> SELECTED EXCERPT
START
Who is your trainer?

When first hiring a trainer it is common to think that they can speak, or whisper, to animals in ways that the guardian cannot (i.e. the dog whisperer). In fact, I have gotten that 'compliment' many times.

The trainer you just hired does have an advanced knowledge of applied animal behavior and learning theory, but they are not a super hero. There is no such thing as Captain Planet, or any other super-human android that can befriend all species and command automatic obedience. In fact, aside from our knowledge there is nothing special about a trainer that should make your dog like this person more than anyone else off the street.

What to expect during your first few training sessions

Establishing a foundation of trust and positive experiences between the trainer and the dog is imperative to a successful training relationship.

Think back to when you were in school. Did work start on the first day or did the teacher take a day or two to warm up with some more gentle exercises, like getting to know each other and organizational paperwork? This is also how training works.

When walking into a new home a trainer is just like anyone else, a novel stimulus for a dog to explore. Therefore, like the teacher bonding with her students on the first day of class, I spend time bonding with the dog during the first few sessions. During these sessions I focus on positive reinforcement specific to that dog, whether it be games, physical contact, or food treats.

During the first and second session I will begin to integrate basic commands into our interactions, making sure to heavily reward the dog for obeying my, a stranger's, command. This establishes a level of respect between the two parties.

After a positive foundation has been created a trainer will then feel comfortable addressing your concerns with the dog's behavior.
END
> PROBLEM 1
According to the dog training text, what does the trainer focus on during the first few sessions?

Items from a dataset
START
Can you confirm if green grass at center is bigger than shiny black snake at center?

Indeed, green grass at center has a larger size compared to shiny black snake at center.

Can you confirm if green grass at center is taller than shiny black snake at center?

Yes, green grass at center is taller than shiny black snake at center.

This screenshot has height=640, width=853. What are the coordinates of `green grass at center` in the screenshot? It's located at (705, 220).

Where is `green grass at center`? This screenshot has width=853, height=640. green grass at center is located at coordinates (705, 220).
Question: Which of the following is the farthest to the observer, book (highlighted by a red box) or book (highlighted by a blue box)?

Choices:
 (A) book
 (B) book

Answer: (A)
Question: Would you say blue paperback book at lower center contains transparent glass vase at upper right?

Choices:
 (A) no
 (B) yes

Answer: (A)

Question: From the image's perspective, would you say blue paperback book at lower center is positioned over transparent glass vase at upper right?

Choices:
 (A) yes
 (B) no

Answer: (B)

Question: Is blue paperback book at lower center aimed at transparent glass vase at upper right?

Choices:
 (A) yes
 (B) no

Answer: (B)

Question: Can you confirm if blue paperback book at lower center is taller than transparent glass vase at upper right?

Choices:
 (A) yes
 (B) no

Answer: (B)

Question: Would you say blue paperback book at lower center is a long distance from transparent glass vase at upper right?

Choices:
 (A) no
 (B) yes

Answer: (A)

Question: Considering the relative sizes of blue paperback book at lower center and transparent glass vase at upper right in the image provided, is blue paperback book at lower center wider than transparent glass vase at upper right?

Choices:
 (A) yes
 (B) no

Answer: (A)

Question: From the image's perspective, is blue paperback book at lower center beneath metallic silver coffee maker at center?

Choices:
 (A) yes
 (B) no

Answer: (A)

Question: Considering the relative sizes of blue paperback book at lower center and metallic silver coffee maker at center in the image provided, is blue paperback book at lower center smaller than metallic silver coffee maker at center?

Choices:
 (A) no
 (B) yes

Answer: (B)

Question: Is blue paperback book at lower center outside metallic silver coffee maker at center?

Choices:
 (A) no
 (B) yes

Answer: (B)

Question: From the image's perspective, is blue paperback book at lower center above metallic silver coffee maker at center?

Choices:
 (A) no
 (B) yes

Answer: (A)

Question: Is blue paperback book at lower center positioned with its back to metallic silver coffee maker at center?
END
> PROBLEM 2
Return, word for word, the lines of the records from the very first line through the line containing "Yes, green grass", including that line.

> ANSWER 1
The trainer focuses on positive reinforcement specific to that dog, whether games, physical contact, or food treats.

> ANSWER 2
Can you confirm if green grass at center is bigger than shiny black snake at center?

Indeed, green grass at center has a larger size compared to shiny black snake at center.

Can you confirm if green grass at center is taller than shiny black snake at center?

Yes, green grass at center is taller than shiny black snake at center.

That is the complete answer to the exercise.